Two experiments were carried out with Friesian cows grazing improved winter pastures. In expt 1, 12 cows were fed 6·6kg/d of a barley-based concentrate containing either no N supplement, or supplements of casein, formaldehydeprotected casein or urea which provided 48 g N/d. In expt 2, 12 cows were fed 2·6kg/d of a barley-based concentrate containing either casein, formaldehyde-protected casein or equal mixtures of both, all of which provided 96g N/d.

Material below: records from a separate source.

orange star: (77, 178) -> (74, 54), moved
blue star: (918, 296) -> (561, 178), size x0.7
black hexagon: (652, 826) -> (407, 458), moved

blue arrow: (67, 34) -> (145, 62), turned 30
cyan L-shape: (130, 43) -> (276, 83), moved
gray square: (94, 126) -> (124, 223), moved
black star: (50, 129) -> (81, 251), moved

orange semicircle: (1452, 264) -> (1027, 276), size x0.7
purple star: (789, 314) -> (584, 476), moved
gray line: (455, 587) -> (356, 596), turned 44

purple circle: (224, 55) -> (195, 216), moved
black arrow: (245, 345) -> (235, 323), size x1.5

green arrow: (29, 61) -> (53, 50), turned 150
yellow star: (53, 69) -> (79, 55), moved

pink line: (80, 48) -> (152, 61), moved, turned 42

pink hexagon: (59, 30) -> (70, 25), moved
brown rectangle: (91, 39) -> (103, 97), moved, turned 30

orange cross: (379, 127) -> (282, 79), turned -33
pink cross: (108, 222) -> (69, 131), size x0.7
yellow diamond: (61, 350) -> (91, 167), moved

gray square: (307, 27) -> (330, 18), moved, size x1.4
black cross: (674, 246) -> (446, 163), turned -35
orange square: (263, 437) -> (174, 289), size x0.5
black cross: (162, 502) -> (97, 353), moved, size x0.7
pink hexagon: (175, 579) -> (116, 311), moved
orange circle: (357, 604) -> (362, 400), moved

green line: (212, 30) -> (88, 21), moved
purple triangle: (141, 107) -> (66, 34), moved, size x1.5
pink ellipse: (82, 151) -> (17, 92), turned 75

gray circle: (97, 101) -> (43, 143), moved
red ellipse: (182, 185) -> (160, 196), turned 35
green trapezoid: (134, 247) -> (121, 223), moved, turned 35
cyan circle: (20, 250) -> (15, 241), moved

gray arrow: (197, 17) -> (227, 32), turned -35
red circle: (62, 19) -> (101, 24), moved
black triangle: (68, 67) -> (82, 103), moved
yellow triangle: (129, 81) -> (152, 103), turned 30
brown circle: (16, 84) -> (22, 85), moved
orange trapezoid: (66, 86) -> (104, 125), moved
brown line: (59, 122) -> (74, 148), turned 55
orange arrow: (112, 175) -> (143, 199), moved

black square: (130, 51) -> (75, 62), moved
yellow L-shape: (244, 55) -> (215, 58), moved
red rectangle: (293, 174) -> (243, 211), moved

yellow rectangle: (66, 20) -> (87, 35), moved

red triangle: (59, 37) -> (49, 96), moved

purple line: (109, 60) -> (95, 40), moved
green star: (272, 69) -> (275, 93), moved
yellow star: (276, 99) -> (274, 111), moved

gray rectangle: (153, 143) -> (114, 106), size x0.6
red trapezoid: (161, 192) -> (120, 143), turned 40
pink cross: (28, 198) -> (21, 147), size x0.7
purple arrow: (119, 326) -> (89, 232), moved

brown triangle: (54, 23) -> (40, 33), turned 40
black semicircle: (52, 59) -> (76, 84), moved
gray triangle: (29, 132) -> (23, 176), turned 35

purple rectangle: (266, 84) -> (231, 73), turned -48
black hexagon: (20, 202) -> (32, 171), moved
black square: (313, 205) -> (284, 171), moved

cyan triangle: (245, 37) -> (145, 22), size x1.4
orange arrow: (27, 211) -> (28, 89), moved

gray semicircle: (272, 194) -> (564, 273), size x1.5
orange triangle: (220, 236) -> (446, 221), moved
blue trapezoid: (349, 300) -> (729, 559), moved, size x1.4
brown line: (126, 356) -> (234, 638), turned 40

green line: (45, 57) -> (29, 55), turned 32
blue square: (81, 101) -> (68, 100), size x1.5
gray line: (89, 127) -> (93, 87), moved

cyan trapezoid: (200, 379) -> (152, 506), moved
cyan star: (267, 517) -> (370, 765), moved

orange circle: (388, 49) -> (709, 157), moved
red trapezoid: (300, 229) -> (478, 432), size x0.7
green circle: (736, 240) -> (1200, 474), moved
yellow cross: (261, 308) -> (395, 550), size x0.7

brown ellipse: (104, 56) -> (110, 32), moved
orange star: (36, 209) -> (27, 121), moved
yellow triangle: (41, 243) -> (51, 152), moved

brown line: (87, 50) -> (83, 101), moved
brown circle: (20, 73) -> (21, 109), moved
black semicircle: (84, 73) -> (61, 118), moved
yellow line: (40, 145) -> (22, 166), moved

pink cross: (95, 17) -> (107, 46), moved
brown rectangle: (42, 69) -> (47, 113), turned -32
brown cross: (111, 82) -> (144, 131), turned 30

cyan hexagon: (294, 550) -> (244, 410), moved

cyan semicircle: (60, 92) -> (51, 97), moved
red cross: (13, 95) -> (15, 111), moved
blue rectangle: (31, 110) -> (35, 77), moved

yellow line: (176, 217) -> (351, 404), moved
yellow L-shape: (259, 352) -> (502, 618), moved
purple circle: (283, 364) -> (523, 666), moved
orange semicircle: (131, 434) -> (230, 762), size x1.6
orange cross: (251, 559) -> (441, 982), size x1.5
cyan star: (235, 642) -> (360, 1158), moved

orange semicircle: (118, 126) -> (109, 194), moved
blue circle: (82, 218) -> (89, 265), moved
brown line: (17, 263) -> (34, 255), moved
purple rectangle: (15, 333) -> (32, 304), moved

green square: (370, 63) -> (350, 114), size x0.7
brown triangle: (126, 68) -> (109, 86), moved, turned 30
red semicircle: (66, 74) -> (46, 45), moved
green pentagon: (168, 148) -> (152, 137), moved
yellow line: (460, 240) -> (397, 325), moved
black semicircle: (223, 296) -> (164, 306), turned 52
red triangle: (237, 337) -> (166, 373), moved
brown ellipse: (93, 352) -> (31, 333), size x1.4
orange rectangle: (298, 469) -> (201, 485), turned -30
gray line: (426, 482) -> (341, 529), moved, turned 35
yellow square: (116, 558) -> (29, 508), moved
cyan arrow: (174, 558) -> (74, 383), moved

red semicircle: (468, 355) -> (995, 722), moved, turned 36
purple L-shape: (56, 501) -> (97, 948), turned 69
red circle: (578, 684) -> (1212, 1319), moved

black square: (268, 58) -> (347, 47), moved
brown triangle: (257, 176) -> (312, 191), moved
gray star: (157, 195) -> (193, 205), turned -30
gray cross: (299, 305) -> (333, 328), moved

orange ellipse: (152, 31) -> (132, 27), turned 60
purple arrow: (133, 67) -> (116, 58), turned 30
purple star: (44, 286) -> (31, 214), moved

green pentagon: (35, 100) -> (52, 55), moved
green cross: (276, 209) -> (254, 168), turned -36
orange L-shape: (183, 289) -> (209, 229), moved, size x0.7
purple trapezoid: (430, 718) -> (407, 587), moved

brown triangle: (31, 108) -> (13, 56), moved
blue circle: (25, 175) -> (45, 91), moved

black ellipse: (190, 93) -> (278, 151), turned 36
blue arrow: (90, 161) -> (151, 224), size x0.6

In expt 1, although the production of fat-corrected milk was 7·1% higher and that of total solids 6·1% higher on the protected casein than on the casein diet, production of milk and milk constituents on the control and urea diets were similar to values obtained for cows fed protected casein. In expt 2, milk production and composition were unaffected by treatments.
The concentrations of amino acids in jugular plasma and mammary uptake per litre of plasma were not affected by the experimental diets in expt 1, and were unrelated to milk yield in either experiment. In expt 2 the concentrations of glycine, serine and threonine in jugular plasma were significantly higher in the diet in which none of the casein was protected. Mobilization of muscle protein may have been responsible for the elevated levels of glycine in cows fed this diet. Mammary uptakes of essential amino acids in expts 1 and 2 were respectively 47 and 42% of those available, whereas the uptakes of non-essential amino acids were respectively 24 and 17% of those available.
An attempt was made to determine the amino acids most likely to limit milk production. Milk:uptake concentration ratios were obtained using our values for amino-acid uptakes and values published previously for the concentration of amino acids in milk. The results of these calculations suggest that the amino acids most likely to limit milk production are threonine, phenylalanine and methionine.